As one can see there is very little highlight that is actually blown out.
For the record, that's not what I see at all. The way the segments happened to break down in the metering, there was no segment that actually shows as being blown out, but that's only because the blown out area spans more than one segment and is mixed with non-blown-out areas. The image itself does clearly show almost the entire bright area of the shirt as being blown out, however - just check the RGB values.

QuoteQuote:
I deliberately brought up the brightness without holding/dodging to allow the highlights to blow out -
to convey the scene -
harsh lighting with face in the shadows
That is of course a valid artistic choice, but:

QuoteQuote:
(I could have easily dodged/saved the "blown" highlights)
Unfortunately, this does not appear to be true. There is nothing to save - the detail in that area is gone, represented as 255,255,255 almost across the board. At most, there is like one or two bits worth of information in *portions* of that highlight (some of the RGB values are 254 or 253 instead of 255).
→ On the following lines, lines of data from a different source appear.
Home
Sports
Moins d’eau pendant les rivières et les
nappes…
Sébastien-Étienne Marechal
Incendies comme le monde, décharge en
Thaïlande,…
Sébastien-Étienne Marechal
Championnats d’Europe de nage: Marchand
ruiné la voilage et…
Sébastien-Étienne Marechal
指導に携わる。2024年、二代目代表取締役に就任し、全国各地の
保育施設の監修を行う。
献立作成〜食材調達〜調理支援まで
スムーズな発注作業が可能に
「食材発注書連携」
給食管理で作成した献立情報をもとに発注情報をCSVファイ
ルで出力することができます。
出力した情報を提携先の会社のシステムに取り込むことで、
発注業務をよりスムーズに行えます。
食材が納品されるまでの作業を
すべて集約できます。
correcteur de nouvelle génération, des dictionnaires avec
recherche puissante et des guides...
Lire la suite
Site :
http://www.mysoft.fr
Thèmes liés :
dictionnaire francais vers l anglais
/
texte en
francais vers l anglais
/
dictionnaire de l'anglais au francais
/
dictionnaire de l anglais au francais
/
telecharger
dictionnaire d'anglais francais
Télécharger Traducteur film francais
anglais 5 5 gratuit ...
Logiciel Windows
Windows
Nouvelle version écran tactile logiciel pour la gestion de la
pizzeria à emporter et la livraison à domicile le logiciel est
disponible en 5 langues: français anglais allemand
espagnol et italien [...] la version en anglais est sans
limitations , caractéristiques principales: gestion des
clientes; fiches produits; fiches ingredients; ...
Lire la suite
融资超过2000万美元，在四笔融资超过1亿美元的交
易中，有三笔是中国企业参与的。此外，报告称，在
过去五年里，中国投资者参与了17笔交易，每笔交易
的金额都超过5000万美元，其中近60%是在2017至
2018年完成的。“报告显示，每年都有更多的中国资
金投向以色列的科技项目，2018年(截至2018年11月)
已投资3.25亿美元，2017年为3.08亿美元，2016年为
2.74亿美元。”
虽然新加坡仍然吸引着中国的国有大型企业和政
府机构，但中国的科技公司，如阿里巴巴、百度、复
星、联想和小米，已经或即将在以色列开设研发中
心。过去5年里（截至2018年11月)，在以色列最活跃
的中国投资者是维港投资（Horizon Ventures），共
So again, as an artistic choice, accepting those blown highlights is certainly valid, but there is no denying it *is* blown. I cannot prove that the extra few bits of headroom shooting RAW would have allowed saving "all" the the detail there, but it certainly would have allowed for saving more.

Personally, I like the overall look you are going for, which the strong contrast between light and shadow, but I find the pure white of the blown highlights distracting. Shooting RAW I'd have recovered enough to get the percentage of blown pixels below, say, 0.50% (it's at 1.67% now the way ACDSee measures it). Shooting JPEG, I'd have kicked exposure down half a notch and then brought it back up in PP, attenuating the extreme upper end just enough to avoid clipping completely, while still showing the strong contrast. But that's me.